MATERIAL FOR THIS EXERCISE:
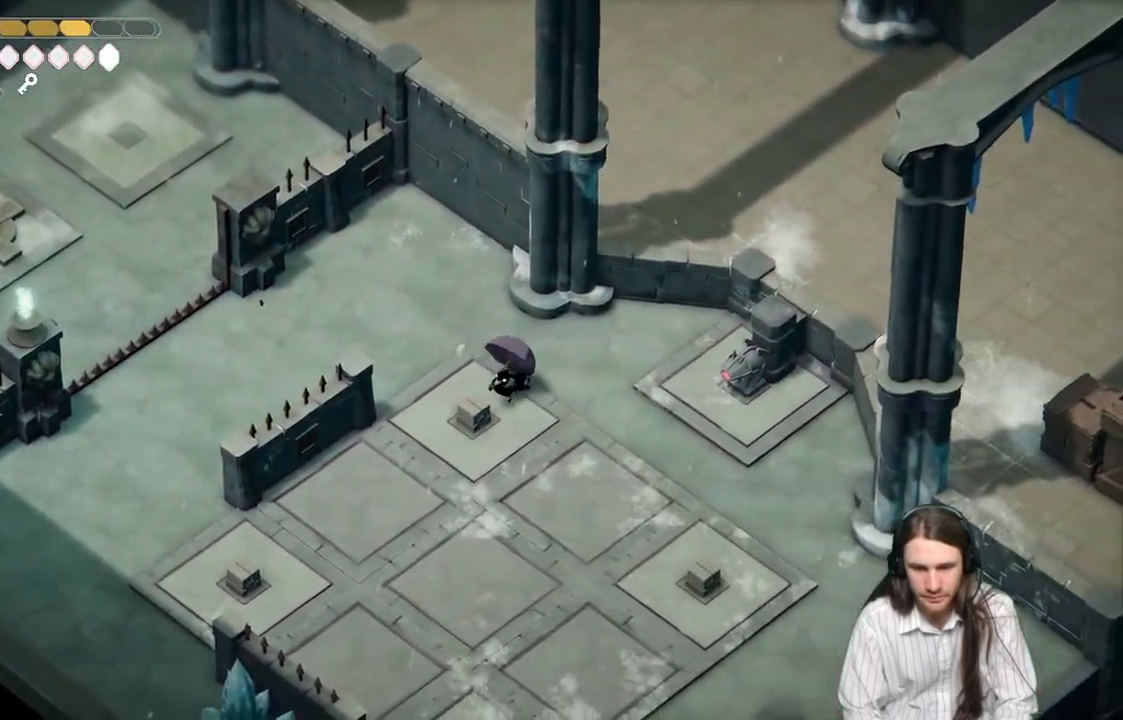
{"buttons": [], "left_stick": "up-left", "right_stick": "up-left", "events": [[283, "left_stick", "left"], [350, "left_stick", "up-left"], [433, "right_stick", "up-left"]]}
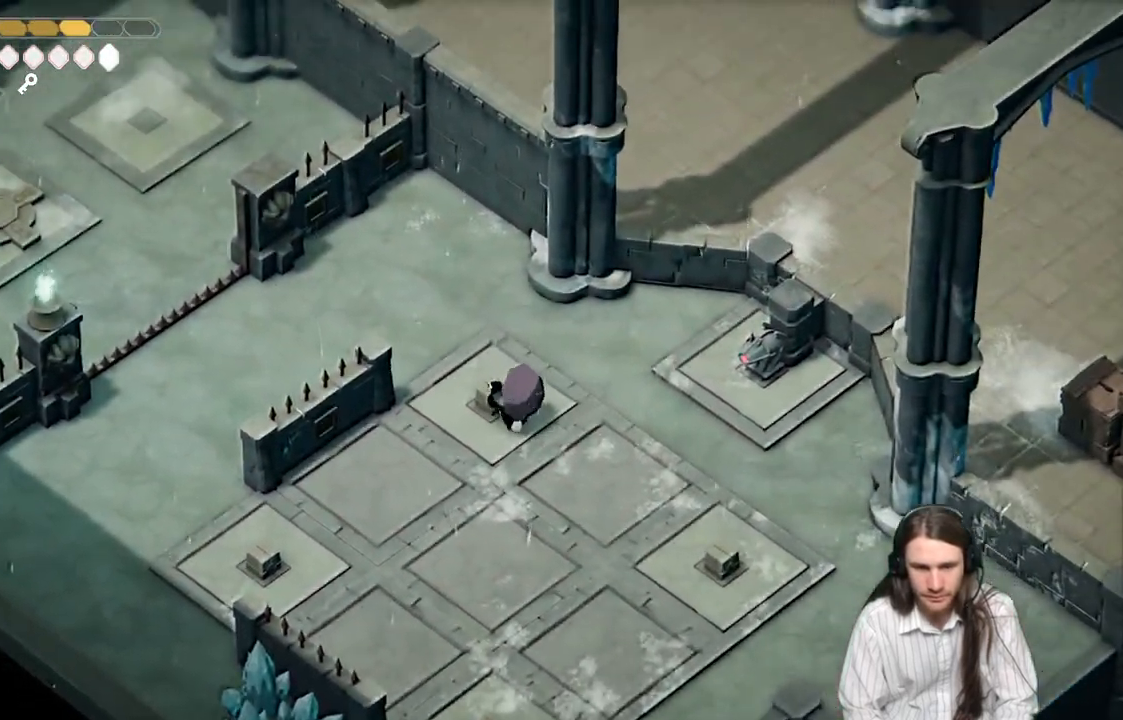
{"buttons": [], "left_stick": "left", "right_stick": "up-left", "events": [[483, "left_stick", "left"]]}
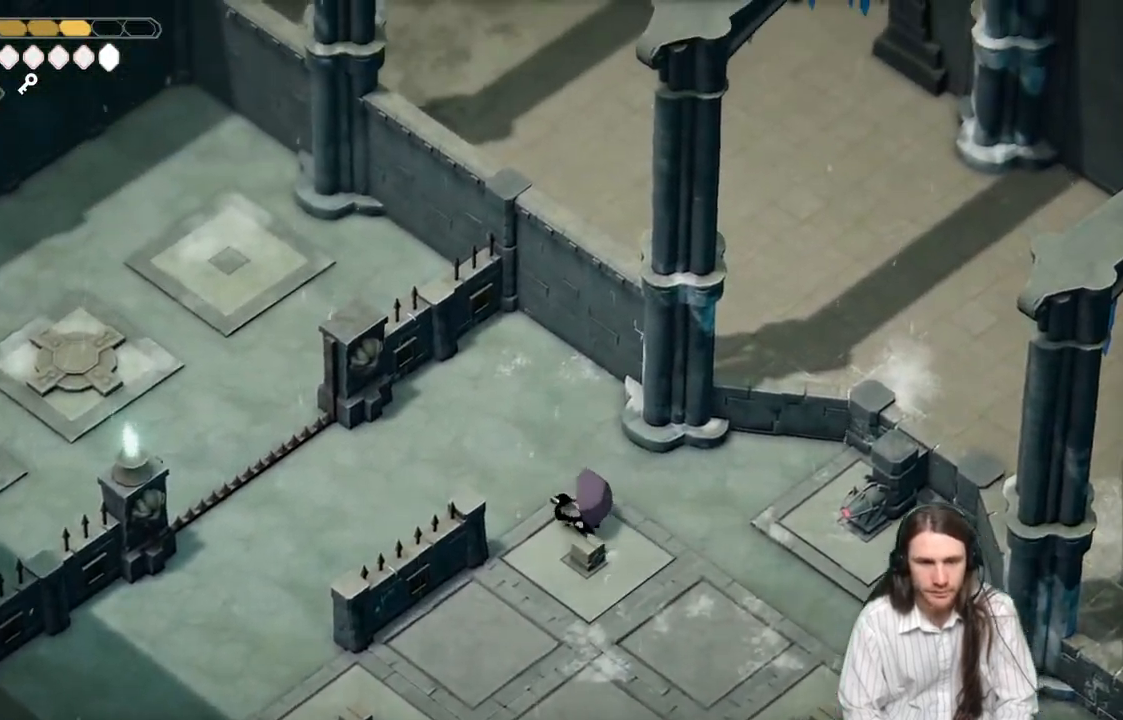
{"buttons": [], "left_stick": "left", "right_stick": "left", "events": [[500, "right_stick", "left"]]}
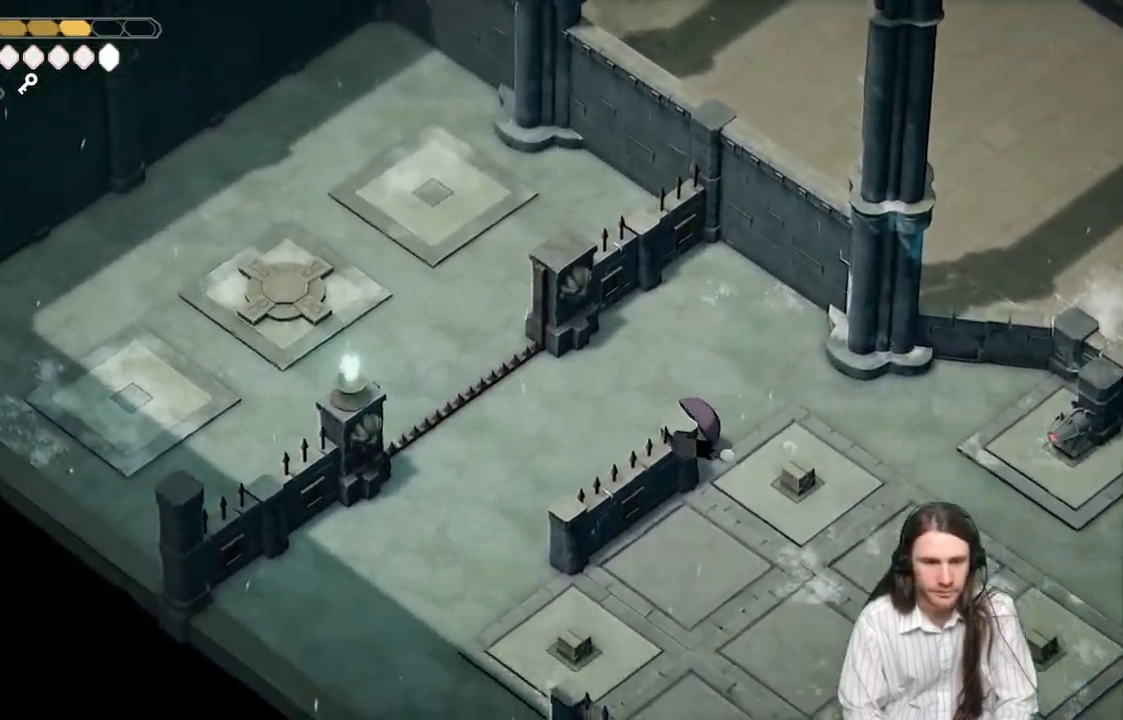
{"buttons": [], "left_stick": "center", "right_stick": "up-left", "events": [[117, "left_stick", "up-left"], [283, "right_stick", "up-left"], [317, "left_stick", "center"]]}
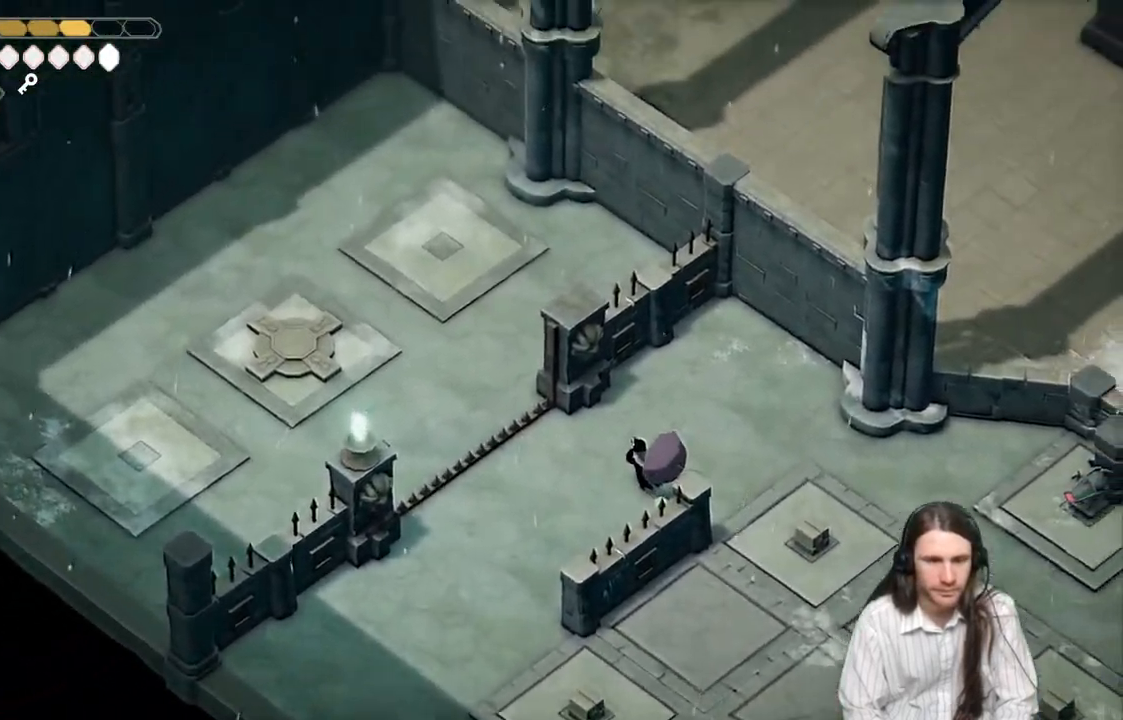
{"buttons": [], "left_stick": "right", "right_stick": "right", "events": [[267, "left_stick", "right"], [267, "right_stick", "up-right"], [417, "right_stick", "right"]]}
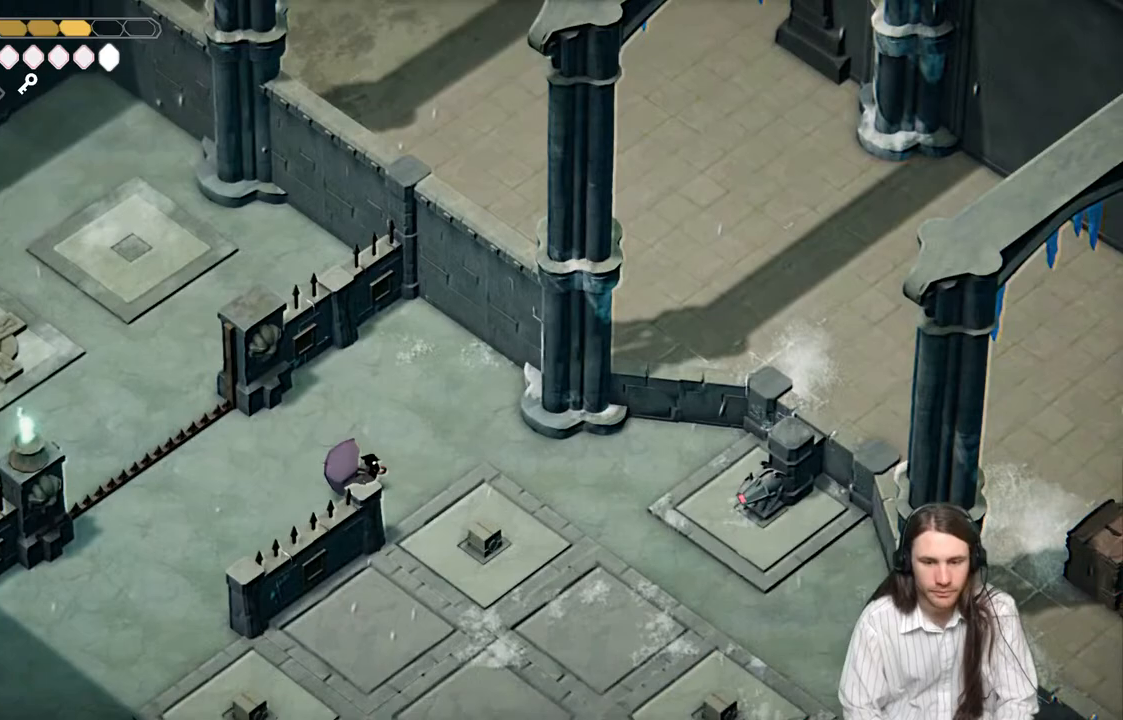
{"buttons": [], "left_stick": "down", "right_stick": "down-right", "events": [[33, "right_stick", "down-right"], [133, "left_stick", "down-right"], [250, "left_stick", "down"]]}
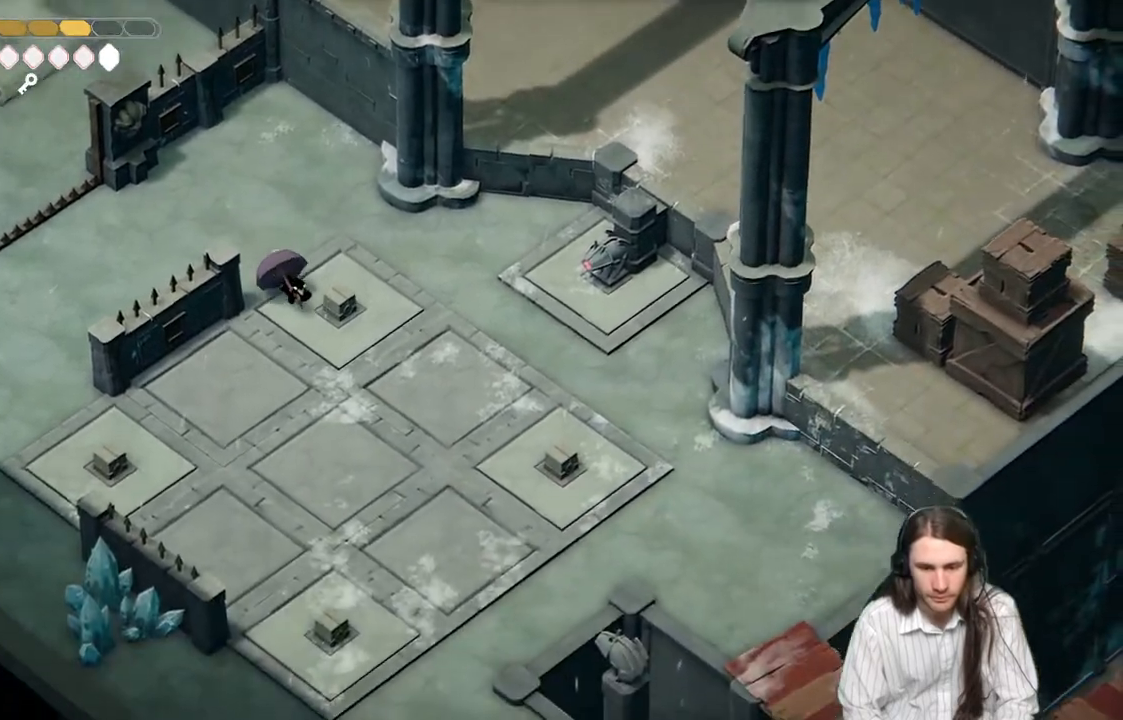
{"buttons": ["B"], "left_stick": "down-right", "right_stick": "center", "events": [[233, "left_stick", "down-right"], [300, "right_stick", "center"], [450, "B", "down"]]}
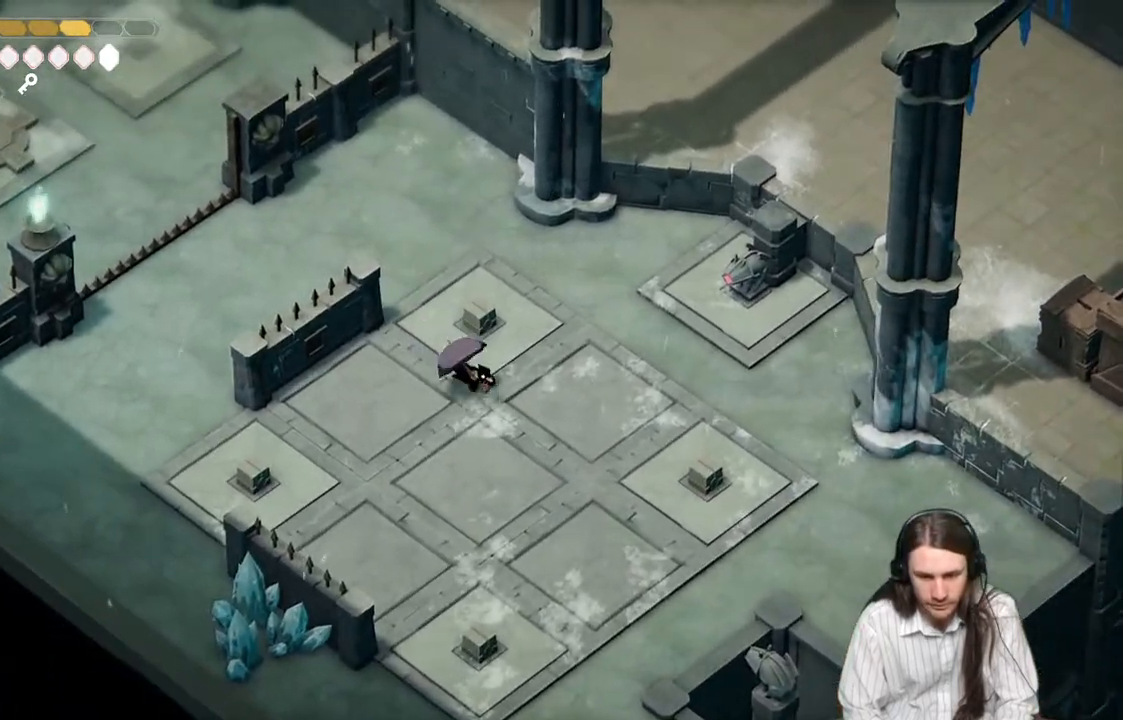
{"buttons": [], "left_stick": "down", "right_stick": "down", "events": [[117, "B", "up"], [217, "right_stick", "down"], [233, "left_stick", "down"]]}
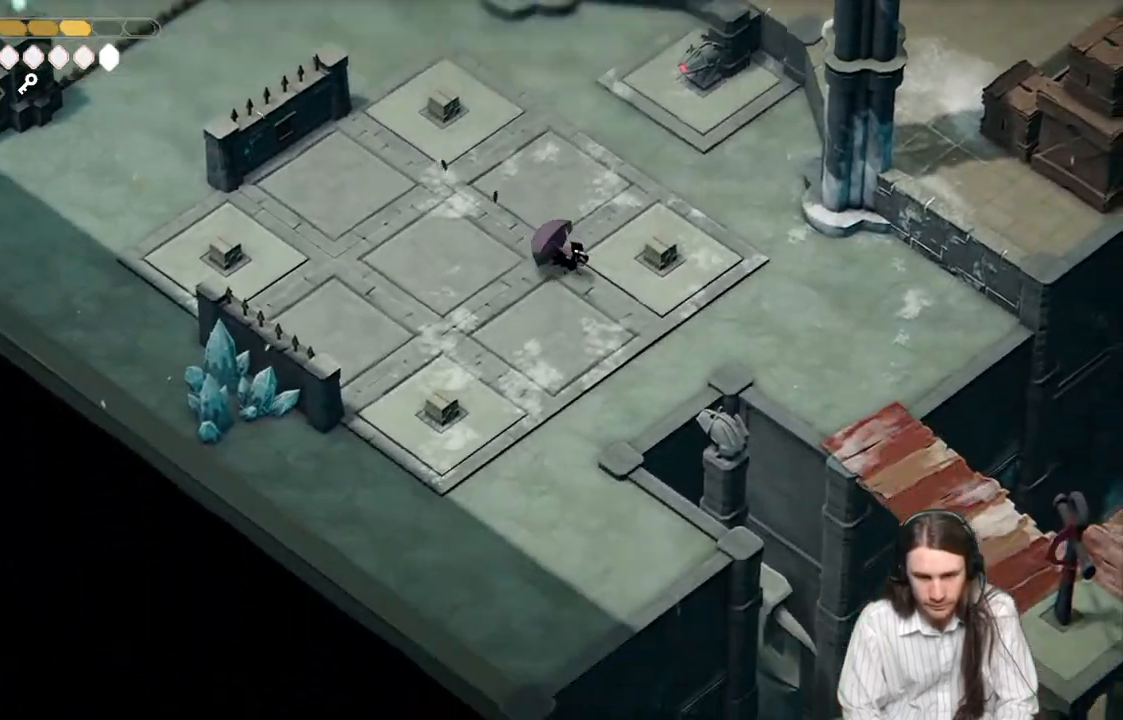
{"buttons": [], "left_stick": "down", "right_stick": "down", "events": []}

ABOUT THIS EXERCISE: Write out everything in the data word for word. Omit each picture.

REPLY:
{"buttons": [], "left_stick": "up-left", "right_stick": "up-left", "events": [[283, "left_stick", "left"], [350, "left_stick", "up-left"], [433, "right_stick", "up-left"]]}
{"buttons": [], "left_stick": "left", "right_stick": "up-left", "events": [[483, "left_stick", "left"]]}
{"buttons": [], "left_stick": "left", "right_stick": "left", "events": [[500, "right_stick", "left"]]}
{"buttons": [], "left_stick": "center", "right_stick": "up-left", "events": [[117, "left_stick", "up-left"], [283, "right_stick", "up-left"], [317, "left_stick", "center"]]}
{"buttons": [], "left_stick": "right", "right_stick": "right", "events": [[267, "left_stick", "right"], [267, "right_stick", "up-right"], [417, "right_stick", "right"]]}
{"buttons": [], "left_stick": "down", "right_stick": "down-right", "events": [[33, "right_stick", "down-right"], [133, "left_stick", "down-right"], [250, "left_stick", "down"]]}
{"buttons": ["B"], "left_stick": "down-right", "right_stick": "center", "events": [[233, "left_stick", "down-right"], [300, "right_stick", "center"], [450, "B", "down"]]}
{"buttons": [], "left_stick": "down", "right_stick": "down", "events": [[117, "B", "up"], [217, "right_stick", "down"], [233, "left_stick", "down"]]}
{"buttons": [], "left_stick": "down", "right_stick": "down", "events": []}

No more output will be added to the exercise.